Saved entries

● ● ●

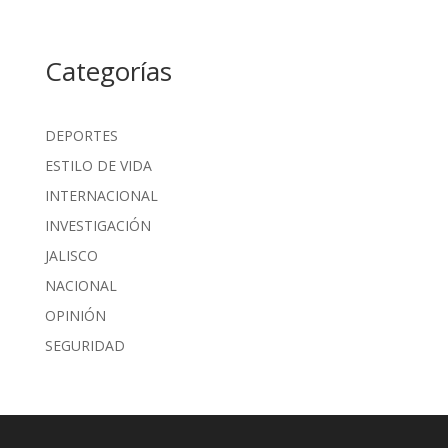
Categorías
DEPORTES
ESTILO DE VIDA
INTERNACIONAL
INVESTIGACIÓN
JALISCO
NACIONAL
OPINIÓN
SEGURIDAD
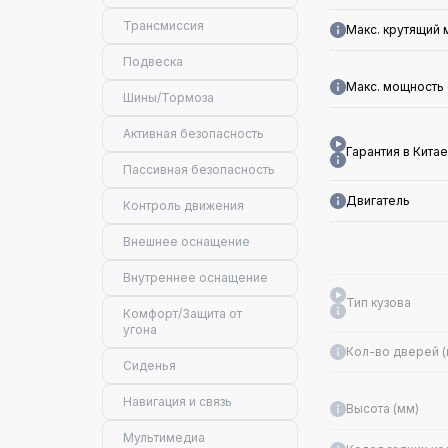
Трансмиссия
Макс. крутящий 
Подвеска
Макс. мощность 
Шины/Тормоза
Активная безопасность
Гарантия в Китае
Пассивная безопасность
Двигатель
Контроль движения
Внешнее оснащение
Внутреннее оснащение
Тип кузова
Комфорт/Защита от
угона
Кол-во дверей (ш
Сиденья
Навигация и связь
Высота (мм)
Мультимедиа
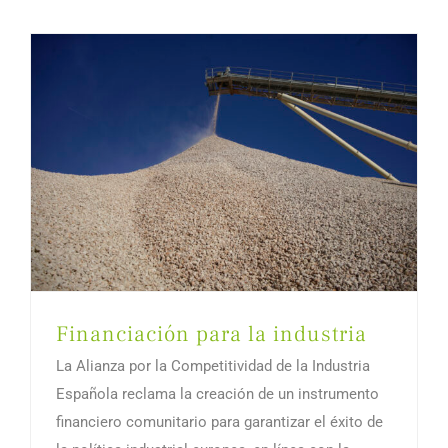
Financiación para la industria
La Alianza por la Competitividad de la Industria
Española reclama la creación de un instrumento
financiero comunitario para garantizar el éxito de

● ● ●

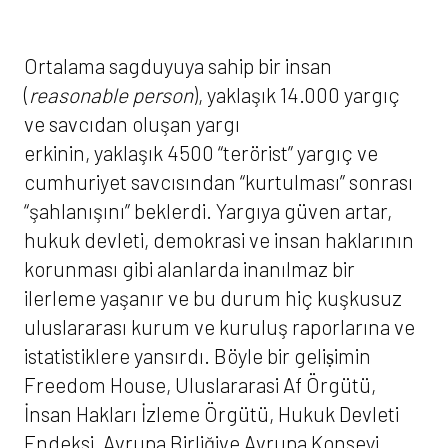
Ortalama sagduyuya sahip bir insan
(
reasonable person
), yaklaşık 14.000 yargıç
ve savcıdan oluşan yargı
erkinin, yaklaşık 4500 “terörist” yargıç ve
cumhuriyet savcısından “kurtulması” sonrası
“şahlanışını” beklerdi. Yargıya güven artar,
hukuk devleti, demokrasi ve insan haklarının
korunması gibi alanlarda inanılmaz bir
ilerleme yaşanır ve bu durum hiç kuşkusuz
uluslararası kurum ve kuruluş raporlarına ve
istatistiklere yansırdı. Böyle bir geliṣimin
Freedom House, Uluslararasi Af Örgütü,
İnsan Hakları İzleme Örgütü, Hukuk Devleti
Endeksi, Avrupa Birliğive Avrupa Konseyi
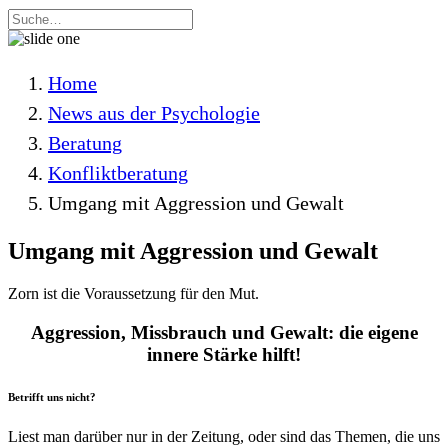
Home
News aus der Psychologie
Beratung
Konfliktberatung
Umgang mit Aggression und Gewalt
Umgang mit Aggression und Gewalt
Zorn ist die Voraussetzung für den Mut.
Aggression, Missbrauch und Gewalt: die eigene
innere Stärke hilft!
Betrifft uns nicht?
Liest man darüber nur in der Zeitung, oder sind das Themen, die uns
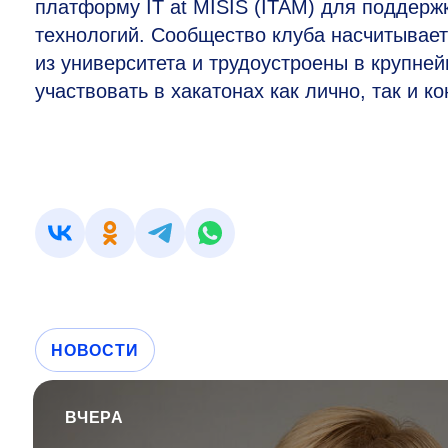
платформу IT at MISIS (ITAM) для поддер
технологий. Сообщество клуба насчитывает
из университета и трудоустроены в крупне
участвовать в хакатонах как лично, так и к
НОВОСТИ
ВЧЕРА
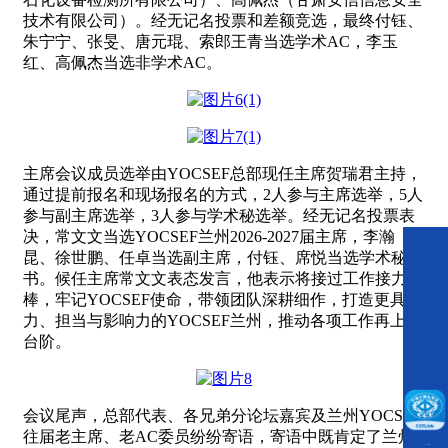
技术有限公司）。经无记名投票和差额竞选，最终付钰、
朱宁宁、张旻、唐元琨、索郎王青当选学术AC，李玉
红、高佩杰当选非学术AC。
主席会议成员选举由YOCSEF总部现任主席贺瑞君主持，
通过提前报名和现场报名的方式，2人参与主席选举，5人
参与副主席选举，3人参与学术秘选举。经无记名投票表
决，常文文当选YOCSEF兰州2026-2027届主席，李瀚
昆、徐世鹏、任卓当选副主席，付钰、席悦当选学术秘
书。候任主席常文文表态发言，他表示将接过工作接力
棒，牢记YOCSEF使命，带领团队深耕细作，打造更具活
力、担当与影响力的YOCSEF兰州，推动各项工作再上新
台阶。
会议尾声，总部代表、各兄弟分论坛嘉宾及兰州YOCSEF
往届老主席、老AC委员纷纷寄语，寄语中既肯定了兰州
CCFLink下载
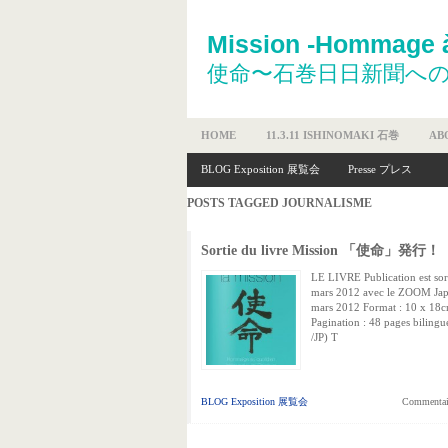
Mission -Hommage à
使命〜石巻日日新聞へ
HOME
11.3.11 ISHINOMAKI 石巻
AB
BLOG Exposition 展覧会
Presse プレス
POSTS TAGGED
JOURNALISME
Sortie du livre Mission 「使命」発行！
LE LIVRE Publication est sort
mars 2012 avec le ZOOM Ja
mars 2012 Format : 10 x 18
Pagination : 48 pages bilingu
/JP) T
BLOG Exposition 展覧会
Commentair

● ● ●

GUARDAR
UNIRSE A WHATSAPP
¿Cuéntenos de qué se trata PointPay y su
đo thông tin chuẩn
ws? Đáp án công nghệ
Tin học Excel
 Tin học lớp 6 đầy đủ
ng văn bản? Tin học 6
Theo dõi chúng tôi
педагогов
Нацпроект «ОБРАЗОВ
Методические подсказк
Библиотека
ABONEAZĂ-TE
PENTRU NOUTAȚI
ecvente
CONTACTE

● ● ●

▶ [Your assignment] Give, as a JSON list of strings with one string per line, the lines of the entries from the line containing "Ortalama sagduyuya sahip bir insan" up to and including the line containing "Liest man darüber". Skip blank lines and leave out the pictures.

▶ [Solution to the problem]
[
  "Ortalama sagduyuya sahip bir insan",
  "(",
  "reasonable person",
  "), yaklaşık 14.000 yargıç",
  "ve savcıdan oluşan yargı",
  "erkinin, yaklaşık 4500 “terörist” yargıç ve",
  "cumhuriyet savcısından “kurtulması” sonrası",
  "“şahlanışını” beklerdi. Yargıya güven artar,",
  "hukuk devleti, demokrasi ve insan haklarının",
  "korunması gibi alanlarda inanılmaz bir",
  "ilerleme yaşanır ve bu durum hiç kuşkusuz",
  "uluslararası kurum ve kuruluş raporlarına ve",
  "istatistiklere yansırdı. Böyle bir geliṣimin",
  "Freedom House, Uluslararasi Af Örgütü,",
  "İnsan Hakları İzleme Örgütü, Hukuk Devleti",
  "Endeksi, Avrupa Birliğive Avrupa Konseyi",
  "Home",
  "News aus der Psychologie",
  "Beratung",
  "Konfliktberatung",
  "Umgang mit Aggression und Gewalt",
  "Umgang mit Aggression und Gewalt",
  "Zorn ist die Voraussetzung für den Mut.",
  "Aggression, Missbrauch und Gewalt: die eigene",
  "innere Stärke hilft!",
  "Betrifft uns nicht?",
  "Liest man darüber nur in der Zeitung, oder sind das Themen, die uns"
]